Short task — Reproduce the data verbatim from the line containing "common name: Eurasian jay" through the end of the data, including both ends, and leave the pictures out.
** begin **
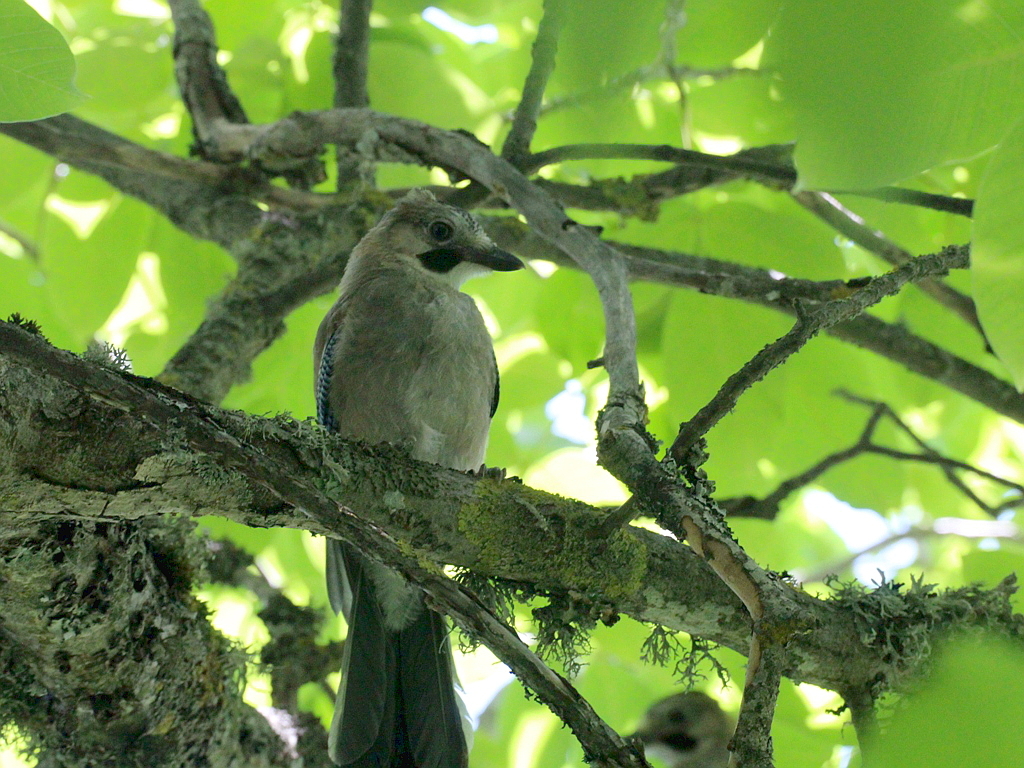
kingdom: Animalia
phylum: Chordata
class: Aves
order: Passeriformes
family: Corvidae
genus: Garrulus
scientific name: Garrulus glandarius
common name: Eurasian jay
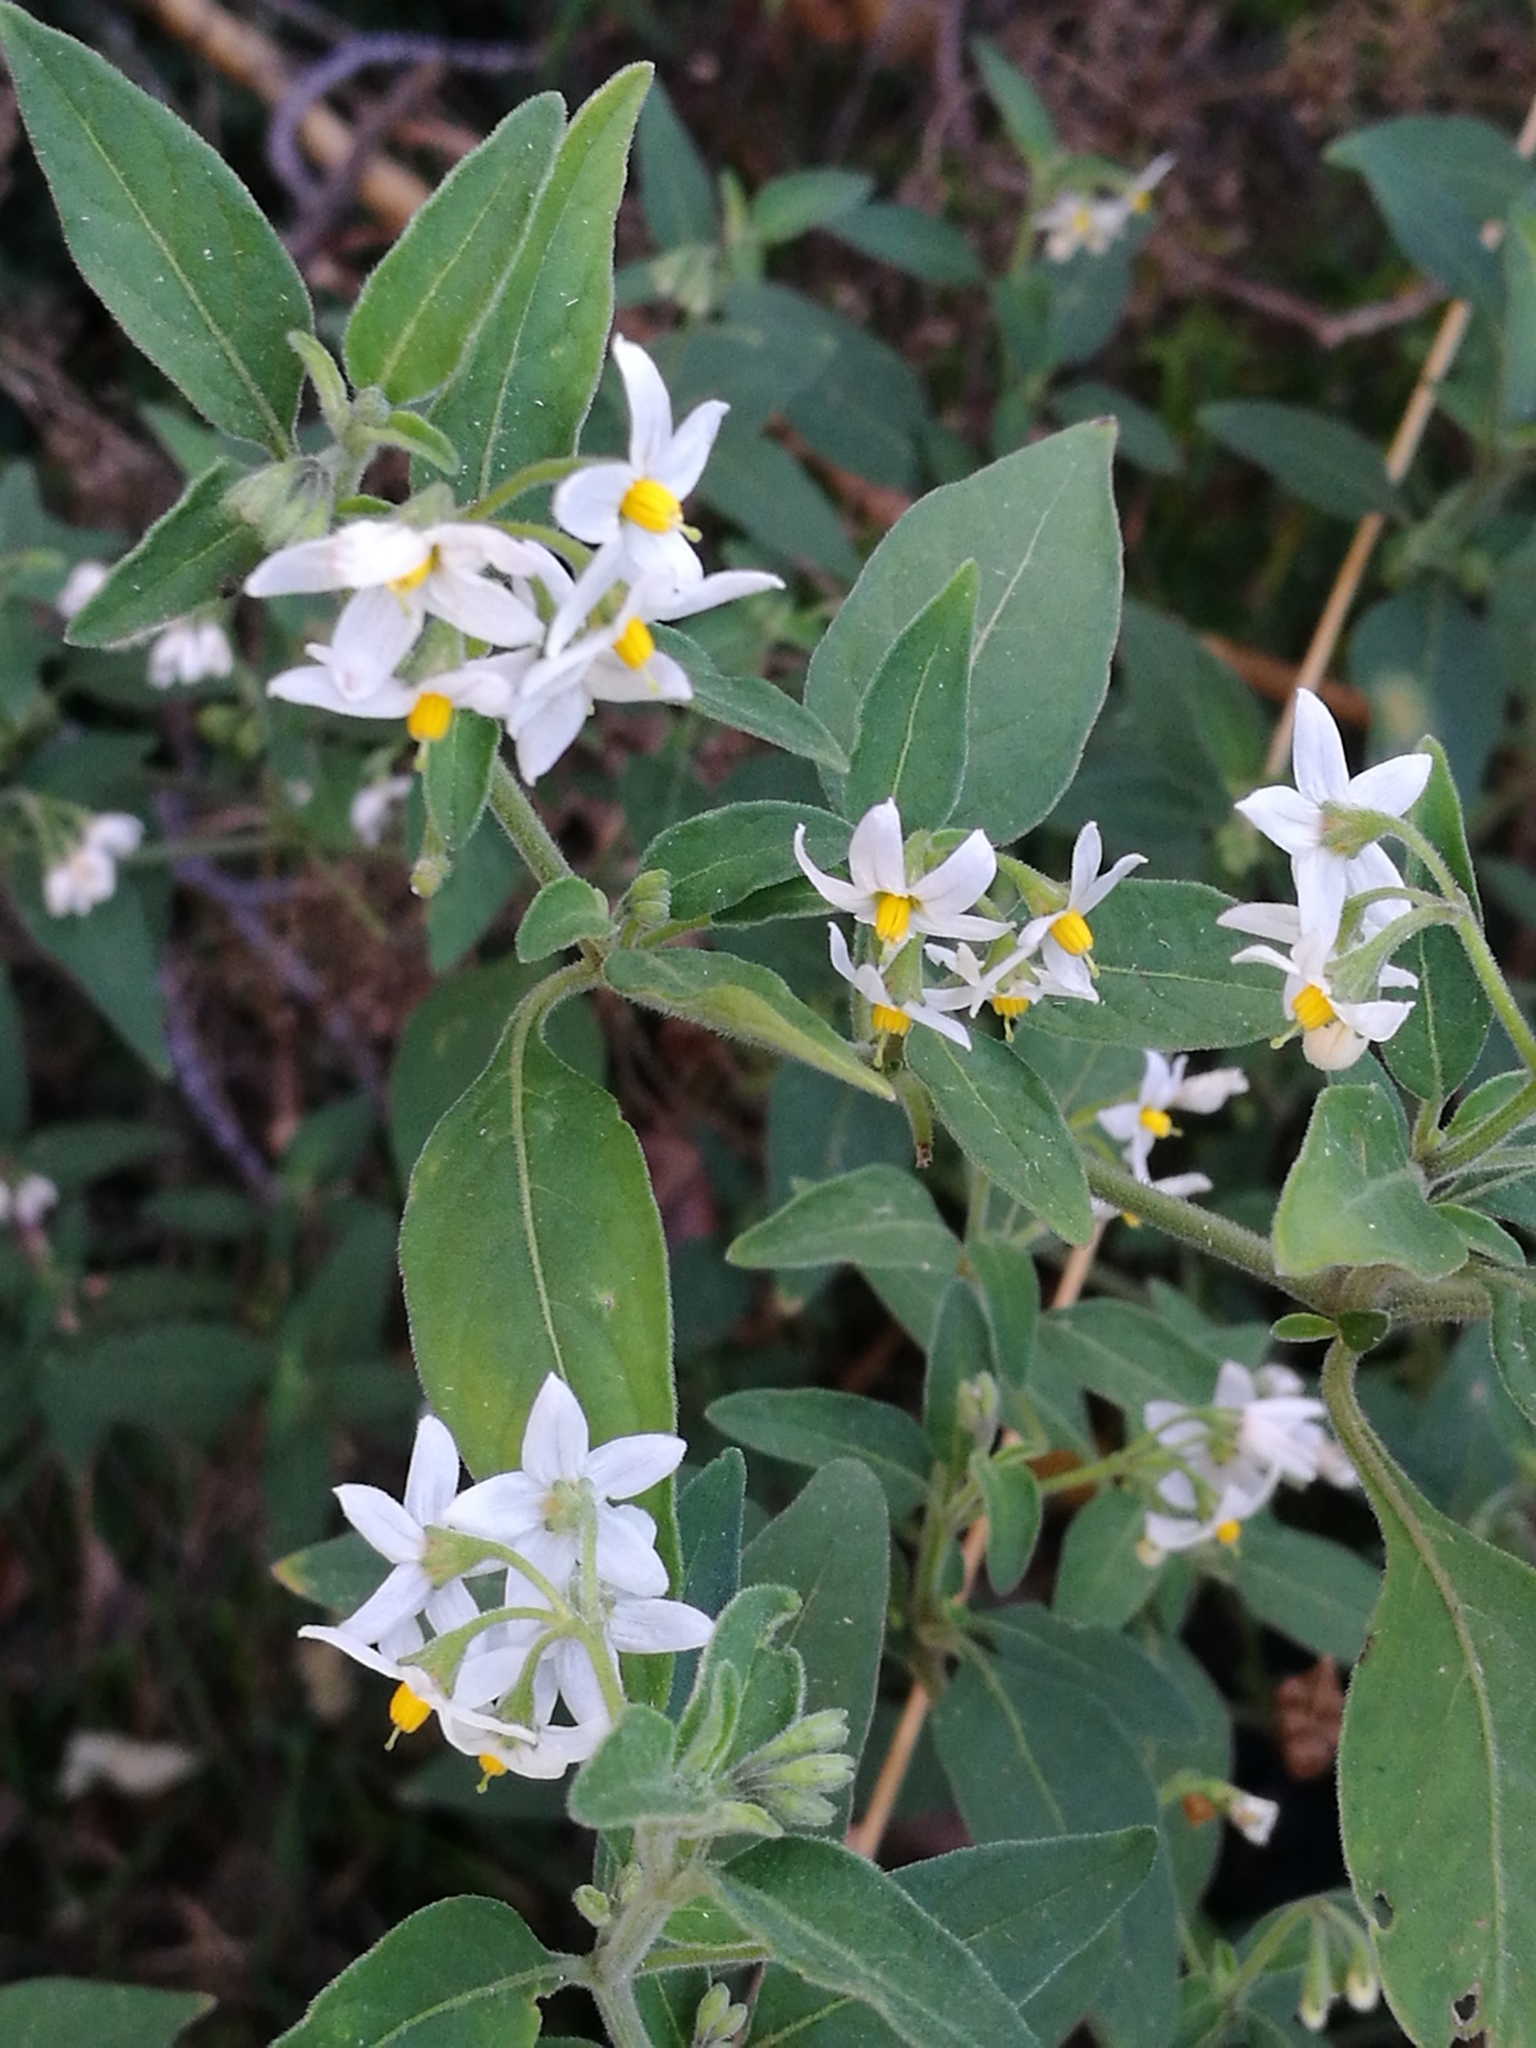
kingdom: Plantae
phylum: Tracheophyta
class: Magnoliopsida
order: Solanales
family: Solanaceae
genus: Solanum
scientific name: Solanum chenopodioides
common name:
** end **
Written solution —
common name: Eurasian jay
kingdom: Plantae
phylum: Tracheophyta
class: Magnoliopsida
order: Solanales
family: Solanaceae
genus: Solanum
scientific name: Solanum chenopodioides
common name:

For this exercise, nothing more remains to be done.